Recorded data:
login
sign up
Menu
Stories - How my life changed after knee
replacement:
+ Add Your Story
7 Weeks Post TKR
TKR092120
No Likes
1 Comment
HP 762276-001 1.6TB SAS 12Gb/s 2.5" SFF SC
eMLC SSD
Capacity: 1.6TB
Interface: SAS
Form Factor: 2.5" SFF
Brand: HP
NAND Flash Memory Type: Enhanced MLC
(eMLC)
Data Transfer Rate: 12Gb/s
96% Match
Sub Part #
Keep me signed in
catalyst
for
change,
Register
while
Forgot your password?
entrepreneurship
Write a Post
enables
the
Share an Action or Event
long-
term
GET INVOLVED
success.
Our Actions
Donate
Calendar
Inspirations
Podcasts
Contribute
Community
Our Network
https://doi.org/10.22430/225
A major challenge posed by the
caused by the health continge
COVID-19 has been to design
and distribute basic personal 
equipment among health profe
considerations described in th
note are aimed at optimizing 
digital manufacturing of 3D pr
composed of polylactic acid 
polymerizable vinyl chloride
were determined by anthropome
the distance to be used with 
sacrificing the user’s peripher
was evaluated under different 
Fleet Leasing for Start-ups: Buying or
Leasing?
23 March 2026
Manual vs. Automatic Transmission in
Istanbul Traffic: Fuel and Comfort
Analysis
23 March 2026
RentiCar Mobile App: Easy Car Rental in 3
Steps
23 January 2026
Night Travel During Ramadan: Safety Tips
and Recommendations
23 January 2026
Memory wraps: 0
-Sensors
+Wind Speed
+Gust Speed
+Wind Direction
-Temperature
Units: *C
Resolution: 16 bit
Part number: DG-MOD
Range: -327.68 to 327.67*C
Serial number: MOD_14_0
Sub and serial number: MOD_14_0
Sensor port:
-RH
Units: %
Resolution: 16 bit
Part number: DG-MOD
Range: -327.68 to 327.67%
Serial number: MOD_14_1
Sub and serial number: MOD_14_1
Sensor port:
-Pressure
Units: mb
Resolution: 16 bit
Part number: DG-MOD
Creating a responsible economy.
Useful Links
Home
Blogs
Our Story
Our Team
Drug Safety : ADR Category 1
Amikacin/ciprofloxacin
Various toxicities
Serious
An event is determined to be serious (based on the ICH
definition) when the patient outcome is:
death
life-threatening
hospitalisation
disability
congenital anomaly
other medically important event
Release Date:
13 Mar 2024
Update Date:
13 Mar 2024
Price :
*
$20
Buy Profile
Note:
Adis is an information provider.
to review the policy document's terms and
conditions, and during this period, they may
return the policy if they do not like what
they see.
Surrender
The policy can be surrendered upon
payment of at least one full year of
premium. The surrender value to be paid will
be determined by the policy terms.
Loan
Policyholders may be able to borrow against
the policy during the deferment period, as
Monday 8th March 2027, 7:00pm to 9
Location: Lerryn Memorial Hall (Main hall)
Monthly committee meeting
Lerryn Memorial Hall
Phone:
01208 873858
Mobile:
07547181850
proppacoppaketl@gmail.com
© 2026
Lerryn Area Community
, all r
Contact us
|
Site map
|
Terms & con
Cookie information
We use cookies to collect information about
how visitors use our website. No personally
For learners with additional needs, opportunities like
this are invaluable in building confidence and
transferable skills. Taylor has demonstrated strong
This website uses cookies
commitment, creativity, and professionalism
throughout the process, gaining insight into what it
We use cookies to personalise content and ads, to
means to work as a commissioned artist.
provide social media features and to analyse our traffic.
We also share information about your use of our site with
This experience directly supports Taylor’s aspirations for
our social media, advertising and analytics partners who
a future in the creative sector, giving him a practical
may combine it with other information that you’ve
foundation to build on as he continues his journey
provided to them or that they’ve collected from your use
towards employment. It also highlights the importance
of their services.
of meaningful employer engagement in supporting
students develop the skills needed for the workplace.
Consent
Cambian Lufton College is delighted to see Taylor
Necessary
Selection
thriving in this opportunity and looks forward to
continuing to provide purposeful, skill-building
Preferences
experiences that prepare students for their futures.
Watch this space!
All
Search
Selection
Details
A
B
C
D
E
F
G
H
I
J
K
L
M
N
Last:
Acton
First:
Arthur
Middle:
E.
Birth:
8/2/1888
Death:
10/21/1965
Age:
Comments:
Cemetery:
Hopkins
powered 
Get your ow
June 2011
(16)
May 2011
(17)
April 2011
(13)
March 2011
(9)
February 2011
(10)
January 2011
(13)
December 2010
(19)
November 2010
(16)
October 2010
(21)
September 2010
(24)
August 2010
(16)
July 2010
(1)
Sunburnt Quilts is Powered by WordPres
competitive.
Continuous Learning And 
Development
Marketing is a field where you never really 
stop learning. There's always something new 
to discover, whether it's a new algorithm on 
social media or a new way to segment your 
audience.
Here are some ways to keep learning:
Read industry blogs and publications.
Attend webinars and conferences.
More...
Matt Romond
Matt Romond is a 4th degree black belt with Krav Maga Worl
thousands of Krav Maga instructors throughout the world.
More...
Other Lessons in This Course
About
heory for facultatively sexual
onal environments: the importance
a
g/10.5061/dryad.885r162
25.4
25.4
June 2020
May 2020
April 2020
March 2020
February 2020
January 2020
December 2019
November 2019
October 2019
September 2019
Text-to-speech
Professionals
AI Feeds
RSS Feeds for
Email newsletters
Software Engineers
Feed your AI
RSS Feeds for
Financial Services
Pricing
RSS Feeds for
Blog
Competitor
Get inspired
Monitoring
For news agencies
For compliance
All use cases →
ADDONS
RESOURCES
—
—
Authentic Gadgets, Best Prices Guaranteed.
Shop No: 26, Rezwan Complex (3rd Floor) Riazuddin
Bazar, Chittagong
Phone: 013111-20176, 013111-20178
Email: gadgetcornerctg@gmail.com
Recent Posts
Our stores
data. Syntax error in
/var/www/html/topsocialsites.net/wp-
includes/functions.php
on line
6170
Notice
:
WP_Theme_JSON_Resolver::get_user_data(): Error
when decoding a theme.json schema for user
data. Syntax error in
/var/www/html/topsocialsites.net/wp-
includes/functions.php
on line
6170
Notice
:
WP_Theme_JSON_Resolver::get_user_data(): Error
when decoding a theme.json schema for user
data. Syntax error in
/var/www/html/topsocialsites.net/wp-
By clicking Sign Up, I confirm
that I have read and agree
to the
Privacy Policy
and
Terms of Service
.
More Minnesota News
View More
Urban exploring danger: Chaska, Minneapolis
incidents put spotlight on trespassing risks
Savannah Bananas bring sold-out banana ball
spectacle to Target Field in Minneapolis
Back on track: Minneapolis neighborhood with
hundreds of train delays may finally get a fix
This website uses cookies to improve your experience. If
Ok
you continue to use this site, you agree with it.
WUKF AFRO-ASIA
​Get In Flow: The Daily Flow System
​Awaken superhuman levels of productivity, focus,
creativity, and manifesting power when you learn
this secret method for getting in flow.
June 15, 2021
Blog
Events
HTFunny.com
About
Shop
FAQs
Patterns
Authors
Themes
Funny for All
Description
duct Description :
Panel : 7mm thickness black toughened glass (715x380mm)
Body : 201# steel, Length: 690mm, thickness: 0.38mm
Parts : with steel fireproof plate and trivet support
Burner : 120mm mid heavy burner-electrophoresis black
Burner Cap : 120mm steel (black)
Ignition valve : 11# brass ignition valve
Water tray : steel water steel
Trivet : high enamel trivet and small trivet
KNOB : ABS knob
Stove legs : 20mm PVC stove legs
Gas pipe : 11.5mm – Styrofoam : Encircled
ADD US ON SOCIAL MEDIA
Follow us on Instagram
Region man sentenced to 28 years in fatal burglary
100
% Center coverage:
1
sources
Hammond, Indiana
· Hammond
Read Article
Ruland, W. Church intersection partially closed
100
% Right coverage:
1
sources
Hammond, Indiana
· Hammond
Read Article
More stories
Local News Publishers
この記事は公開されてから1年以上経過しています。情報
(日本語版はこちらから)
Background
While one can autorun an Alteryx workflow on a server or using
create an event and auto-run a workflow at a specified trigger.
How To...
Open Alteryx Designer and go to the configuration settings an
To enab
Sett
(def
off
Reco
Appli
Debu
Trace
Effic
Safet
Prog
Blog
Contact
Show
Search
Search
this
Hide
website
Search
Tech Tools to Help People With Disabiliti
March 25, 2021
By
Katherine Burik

__Work required__: Pull out every line of the rows above that contains the word "Memory", treating uppercase and lowercase letters as different.

__Response__:
NAND Flash Memory Type: Enhanced MLC
Memory wraps: 0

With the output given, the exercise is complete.